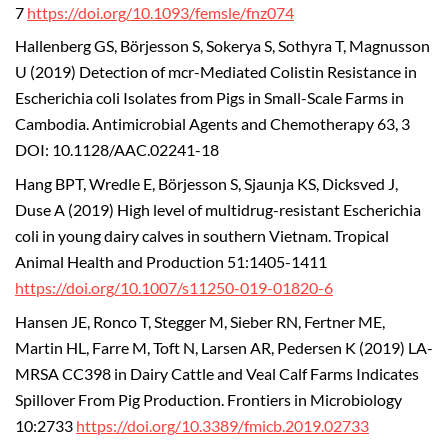
7
https://doi.org/10.1093/femsle/fnz074
Hallenberg GS, Börjesson S, Sokerya S, Sothyra T, Magnusson
U (2019) Detection of mcr-Mediated Colistin Resistance in
Escherichia coli Isolates from Pigs in Small-Scale Farms in
Cambodia. Antimicrobial Agents and Chemotherapy 63, 3
DOI: 10.1128/AAC.02241-18
Hang BPT, Wredle E, Börjesson S, Sjaunja KS, Dicksved J,
Duse A (2019) High level of multidrug-resistant Escherichia
coli in young dairy calves in southern Vietnam. Tropical
Animal Health and Production 51:1405-1411
https://doi.org/10.1007/s11250-019-01820-6
Hansen JE, Ronco T, Stegger M, Sieber RN, Fertner ME,
Martin HL, Farre M, Toft N, Larsen AR, Pedersen K (2019) LA-
MRSA CC398 in Dairy Cattle and Veal Calf Farms Indicates
Spillover From Pig Production. Frontiers in Microbiology
10:2733
https://doi.org/10.3389/fmicb.2019.02733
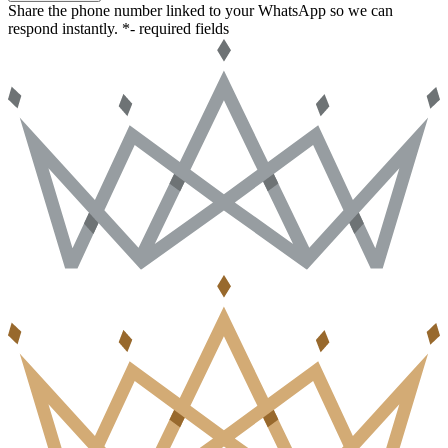
Share the phone number linked to your WhatsApp so we can
respond instantly.
*- required fields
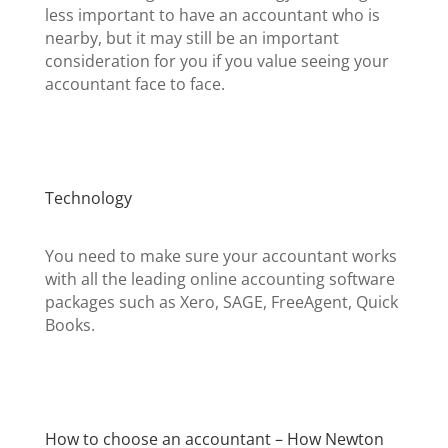
less important to have an accountant who is
nearby, but it may still be an important
consideration for you if you value seeing your
accountant face to face.
Technology
You need to make sure your accountant works
with all the leading online accounting software
packages such as Xero, SAGE, FreeAgent, Quick
Books.
How to choose an accountant – How Newton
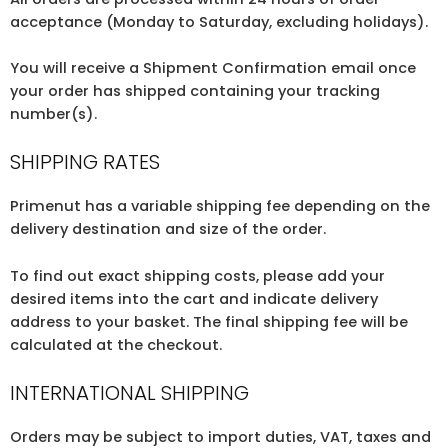
acceptance (Monday to Saturday, excluding holidays).
You will receive a Shipment Confirmation email once
your order has shipped containing your tracking
number(s).
SHIPPING RATES
Primenut has a variable shipping fee depending on the
delivery destination and size of the order.
To find out exact shipping costs, please add your
desired items into the cart and indicate delivery
address to your basket. The final shipping fee will be
calculated at the checkout.
INTERNATIONAL SHIPPING
Orders may be subject to import duties, VAT, taxes and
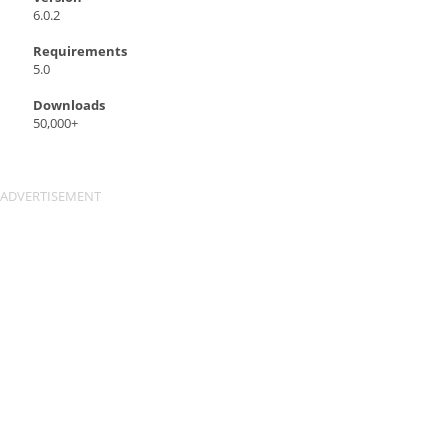
6.0.2
Requirements
5.0
Downloads
50,000+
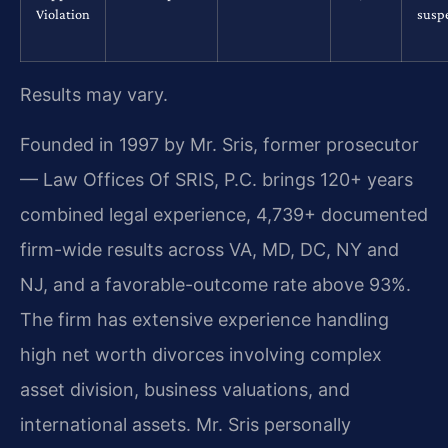
Violation
susp
Results may vary.
Founded in 1997 by Mr. Sris, former prosecutor
— Law Offices Of SRIS, P.C. brings 120+ years
combined legal experience, 4,739+ documented
firm-wide results across VA, MD, DC, NY and
NJ, and a favorable-outcome rate above 93%.
The firm has extensive experience handling
high net worth divorces involving complex
asset division, business valuations, and
international assets. Mr. Sris personally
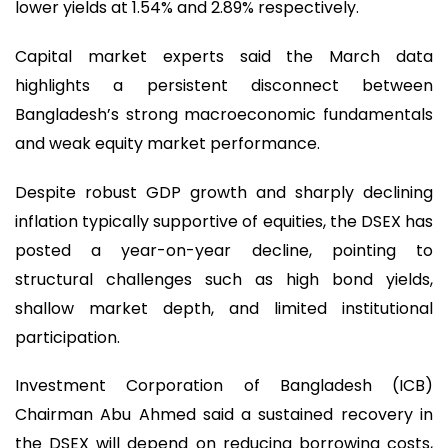
lower yields at 1.54% and 2.89% respectively.
Capital market experts said the March data
highlights a persistent disconnect between
Bangladesh’s strong macroeconomic fundamentals
and weak equity market performance.
Despite robust GDP growth and sharply declining
inflation typically supportive of equities, the DSEX has
posted a year-on-year decline, pointing to
structural challenges such as high bond yields,
shallow market depth, and limited institutional
participation.
Investment Corporation of Bangladesh (ICB)
Chairman Abu Ahmed said a sustained recovery in
the DSEX will depend on reducing borrowing costs,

**Problem statement**
Every line of the records must come back unchanged, except that pictures are dropped.

**Solution for this task**
7
https://doi.org/10.1093/femsle/fnz074
Hallenberg GS, Börjesson S, Sokerya S, Sothyra T, Magnusson
U (2019) Detection of mcr-Mediated Colistin Resistance in
Escherichia coli Isolates from Pigs in Small-Scale Farms in
Cambodia. Antimicrobial Agents and Chemotherapy 63, 3
DOI: 10.1128/AAC.02241-18
Hang BPT, Wredle E, Börjesson S, Sjaunja KS, Dicksved J,
Duse A (2019) High level of multidrug-resistant Escherichia
coli in young dairy calves in southern Vietnam. Tropical
Animal Health and Production 51:1405-1411
https://doi.org/10.1007/s11250-019-01820-6
Hansen JE, Ronco T, Stegger M, Sieber RN, Fertner ME,
Martin HL, Farre M, Toft N, Larsen AR, Pedersen K (2019) LA-
MRSA CC398 in Dairy Cattle and Veal Calf Farms Indicates
Spillover From Pig Production. Frontiers in Microbiology
10:2733
https://doi.org/10.3389/fmicb.2019.02733
Share the phone number linked to your WhatsApp so we can
respond instantly.
*- required fields
less important to have an accountant who is
nearby, but it may still be an important
consideration for you if you value seeing your
accountant face to face.
Technology
You need to make sure your accountant works
with all the leading online accounting software
packages such as Xero, SAGE, FreeAgent, Quick
Books.
How to choose an accountant – How Newton
acceptance (Monday to Saturday, excluding holidays).
You will receive a Shipment Confirmation email once
your order has shipped containing your tracking
number(s).
SHIPPING RATES
Primenut has a variable shipping fee depending on the
delivery destination and size of the order.
To find out exact shipping costs, please add your
desired items into the cart and indicate delivery
address to your basket. The final shipping fee will be
calculated at the checkout.
INTERNATIONAL SHIPPING
Orders may be subject to import duties, VAT, taxes and
6.0.2
Requirements
5.0
Downloads
50,000+
Violation
susp
Results may vary.
Founded in 1997 by Mr. Sris, former prosecutor
— Law Offices Of SRIS, P.C. brings 120+ years
combined legal experience, 4,739+ documented
firm-wide results across VA, MD, DC, NY and
NJ, and a favorable-outcome rate above 93%.
The firm has extensive experience handling
high net worth divorces involving complex
asset division, business valuations, and
international assets. Mr. Sris personally
lower yields at 1.54% and 2.89% respectively.
Capital market experts said the March data
highlights a persistent disconnect between
Bangladesh’s strong macroeconomic fundamentals
and weak equity market performance.
Despite robust GDP growth and sharply declining
inflation typically supportive of equities, the DSEX has
posted a year-on-year decline, pointing to
structural challenges such as high bond yields,
shallow market depth, and limited institutional
participation.
Investment Corporation of Bangladesh (ICB)
Chairman Abu Ahmed said a sustained recovery in
the DSEX will depend on reducing borrowing costs,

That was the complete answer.